With our Canon 50D DSLR attached, the imaging field showed sharp stars almost all the way out to the edges.
The detail we saw on planets and in deep-sky objects showed that getting a perfect focus was easy. The focuser was smooth, with a generous amount of travel and not too much slack. Screws on the underside allowed it to be tensioned and locked in position when attaching a camera.
The finder is a 6×30 straight-through optical version mounted on a gimbal-style arrangement. This gives flexibility when aligning it with the main tube. It had a clear view and pulled in enough light for us to find most bright deep-sky objects.
The 125 Apolar comes with two tube rings joined together by a useful carry handle.
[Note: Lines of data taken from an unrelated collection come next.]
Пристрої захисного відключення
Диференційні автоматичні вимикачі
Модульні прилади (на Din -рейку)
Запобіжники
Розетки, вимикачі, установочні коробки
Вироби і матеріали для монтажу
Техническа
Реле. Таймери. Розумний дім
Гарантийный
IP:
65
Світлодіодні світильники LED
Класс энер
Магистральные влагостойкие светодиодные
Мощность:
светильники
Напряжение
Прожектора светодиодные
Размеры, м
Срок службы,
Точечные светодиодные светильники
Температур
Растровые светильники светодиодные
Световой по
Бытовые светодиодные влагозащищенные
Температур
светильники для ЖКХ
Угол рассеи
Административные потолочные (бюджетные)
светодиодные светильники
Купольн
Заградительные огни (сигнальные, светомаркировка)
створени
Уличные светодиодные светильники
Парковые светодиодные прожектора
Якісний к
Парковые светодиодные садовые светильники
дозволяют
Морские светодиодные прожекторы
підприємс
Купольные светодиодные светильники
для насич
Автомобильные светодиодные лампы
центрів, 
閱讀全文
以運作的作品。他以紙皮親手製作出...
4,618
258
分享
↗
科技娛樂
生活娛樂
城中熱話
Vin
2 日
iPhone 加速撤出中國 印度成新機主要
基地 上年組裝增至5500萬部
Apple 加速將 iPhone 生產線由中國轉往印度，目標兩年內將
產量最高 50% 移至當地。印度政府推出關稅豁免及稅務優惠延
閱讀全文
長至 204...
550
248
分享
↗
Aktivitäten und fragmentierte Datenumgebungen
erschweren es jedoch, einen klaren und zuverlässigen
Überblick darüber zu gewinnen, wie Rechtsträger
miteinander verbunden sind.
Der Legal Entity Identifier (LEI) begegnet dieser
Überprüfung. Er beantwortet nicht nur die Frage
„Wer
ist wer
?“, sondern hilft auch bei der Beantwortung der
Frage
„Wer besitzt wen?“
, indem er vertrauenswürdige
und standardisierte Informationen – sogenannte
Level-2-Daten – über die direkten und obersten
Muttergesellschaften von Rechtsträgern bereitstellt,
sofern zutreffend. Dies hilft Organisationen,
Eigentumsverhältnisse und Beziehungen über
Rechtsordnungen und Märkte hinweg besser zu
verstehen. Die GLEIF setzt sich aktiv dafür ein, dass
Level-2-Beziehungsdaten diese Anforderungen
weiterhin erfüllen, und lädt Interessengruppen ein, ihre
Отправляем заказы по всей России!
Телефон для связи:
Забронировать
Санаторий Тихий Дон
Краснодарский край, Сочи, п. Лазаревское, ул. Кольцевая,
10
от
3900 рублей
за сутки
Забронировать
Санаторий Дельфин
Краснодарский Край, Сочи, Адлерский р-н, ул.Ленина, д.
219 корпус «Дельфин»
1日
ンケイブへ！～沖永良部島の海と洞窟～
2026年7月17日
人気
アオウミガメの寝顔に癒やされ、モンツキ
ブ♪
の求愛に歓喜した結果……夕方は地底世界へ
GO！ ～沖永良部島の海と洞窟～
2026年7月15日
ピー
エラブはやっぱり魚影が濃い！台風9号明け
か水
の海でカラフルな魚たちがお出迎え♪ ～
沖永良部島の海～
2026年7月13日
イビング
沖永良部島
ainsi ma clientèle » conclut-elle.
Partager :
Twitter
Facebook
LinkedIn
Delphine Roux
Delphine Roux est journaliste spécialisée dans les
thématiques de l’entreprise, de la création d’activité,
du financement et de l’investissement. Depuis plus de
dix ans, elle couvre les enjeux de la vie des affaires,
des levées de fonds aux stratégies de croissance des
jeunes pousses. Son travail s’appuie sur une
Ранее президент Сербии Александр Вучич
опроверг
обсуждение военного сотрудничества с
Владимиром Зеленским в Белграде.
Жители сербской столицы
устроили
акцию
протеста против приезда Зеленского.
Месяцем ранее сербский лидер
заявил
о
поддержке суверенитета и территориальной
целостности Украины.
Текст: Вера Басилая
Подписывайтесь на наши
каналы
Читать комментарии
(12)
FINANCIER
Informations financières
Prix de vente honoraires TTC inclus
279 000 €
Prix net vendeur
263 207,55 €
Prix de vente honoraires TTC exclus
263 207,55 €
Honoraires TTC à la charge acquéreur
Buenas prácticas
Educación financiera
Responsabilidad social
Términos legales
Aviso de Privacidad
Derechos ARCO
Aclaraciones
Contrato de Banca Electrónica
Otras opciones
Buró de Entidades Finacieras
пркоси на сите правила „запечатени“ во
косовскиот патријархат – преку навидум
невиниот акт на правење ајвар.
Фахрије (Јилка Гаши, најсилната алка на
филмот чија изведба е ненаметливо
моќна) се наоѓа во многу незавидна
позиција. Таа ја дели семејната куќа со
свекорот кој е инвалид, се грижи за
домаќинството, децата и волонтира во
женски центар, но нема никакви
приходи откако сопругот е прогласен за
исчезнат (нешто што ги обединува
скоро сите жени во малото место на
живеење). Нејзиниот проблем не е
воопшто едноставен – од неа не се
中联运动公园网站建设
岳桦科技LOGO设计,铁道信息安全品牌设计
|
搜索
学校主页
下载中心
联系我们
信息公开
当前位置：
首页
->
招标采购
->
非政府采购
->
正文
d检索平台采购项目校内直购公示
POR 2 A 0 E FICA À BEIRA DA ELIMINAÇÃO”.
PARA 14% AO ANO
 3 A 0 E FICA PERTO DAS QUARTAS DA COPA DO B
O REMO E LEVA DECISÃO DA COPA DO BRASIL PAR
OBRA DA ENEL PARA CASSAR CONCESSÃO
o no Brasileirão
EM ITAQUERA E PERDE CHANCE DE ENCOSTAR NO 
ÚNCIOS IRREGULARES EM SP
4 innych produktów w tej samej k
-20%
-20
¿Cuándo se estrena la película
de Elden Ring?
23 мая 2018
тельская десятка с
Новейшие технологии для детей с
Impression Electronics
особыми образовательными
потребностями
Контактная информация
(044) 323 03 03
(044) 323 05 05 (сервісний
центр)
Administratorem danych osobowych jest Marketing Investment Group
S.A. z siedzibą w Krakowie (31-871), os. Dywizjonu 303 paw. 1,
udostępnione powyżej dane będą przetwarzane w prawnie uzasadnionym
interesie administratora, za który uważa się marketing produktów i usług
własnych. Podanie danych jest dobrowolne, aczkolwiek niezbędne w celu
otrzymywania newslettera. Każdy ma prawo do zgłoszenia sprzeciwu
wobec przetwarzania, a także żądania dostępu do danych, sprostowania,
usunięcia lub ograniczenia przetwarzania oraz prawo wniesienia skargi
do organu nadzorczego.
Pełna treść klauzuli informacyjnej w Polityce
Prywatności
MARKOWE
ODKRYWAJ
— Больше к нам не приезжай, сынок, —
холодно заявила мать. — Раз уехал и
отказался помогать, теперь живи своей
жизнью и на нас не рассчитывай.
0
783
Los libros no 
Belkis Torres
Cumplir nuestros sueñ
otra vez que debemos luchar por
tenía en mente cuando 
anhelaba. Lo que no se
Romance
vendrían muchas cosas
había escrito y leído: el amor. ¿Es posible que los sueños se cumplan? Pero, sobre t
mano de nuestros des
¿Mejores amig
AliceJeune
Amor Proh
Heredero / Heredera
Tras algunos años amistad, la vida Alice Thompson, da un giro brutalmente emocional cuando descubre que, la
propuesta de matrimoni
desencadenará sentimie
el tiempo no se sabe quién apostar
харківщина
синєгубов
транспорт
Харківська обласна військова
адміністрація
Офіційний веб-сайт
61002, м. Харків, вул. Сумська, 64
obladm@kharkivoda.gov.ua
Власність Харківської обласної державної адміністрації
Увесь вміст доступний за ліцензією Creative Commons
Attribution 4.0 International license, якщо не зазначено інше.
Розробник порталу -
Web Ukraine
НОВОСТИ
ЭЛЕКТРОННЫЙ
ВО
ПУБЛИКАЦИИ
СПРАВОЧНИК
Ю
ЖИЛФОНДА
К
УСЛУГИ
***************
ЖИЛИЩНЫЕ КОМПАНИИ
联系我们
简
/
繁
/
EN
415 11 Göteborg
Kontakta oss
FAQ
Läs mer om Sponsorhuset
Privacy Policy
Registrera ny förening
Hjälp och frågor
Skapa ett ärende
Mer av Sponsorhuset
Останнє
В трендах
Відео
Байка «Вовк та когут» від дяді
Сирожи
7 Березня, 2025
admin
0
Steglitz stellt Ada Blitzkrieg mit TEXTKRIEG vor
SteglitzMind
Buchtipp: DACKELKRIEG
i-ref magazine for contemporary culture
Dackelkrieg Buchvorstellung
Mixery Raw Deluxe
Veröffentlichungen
This came in handy when moving the tube, but they might need to be adapted or replaced to connect to a Vixen-style dovetail or other mount plate.
The metal dew shield is fixed to the tube with two metal screws and protected the objective lens effectively from dew. It also cut out stray light, which can degrade the view. It’s easy to take off if you need to get at the objective lens.
The main lens did its job well, producing bright, well-corrected views with an eyepiece and a camera. Multicoatings on the front lens cut the amount of light lost through scattering down to a minimum and dispelled any internal reflections that can occur when viewing bright stars.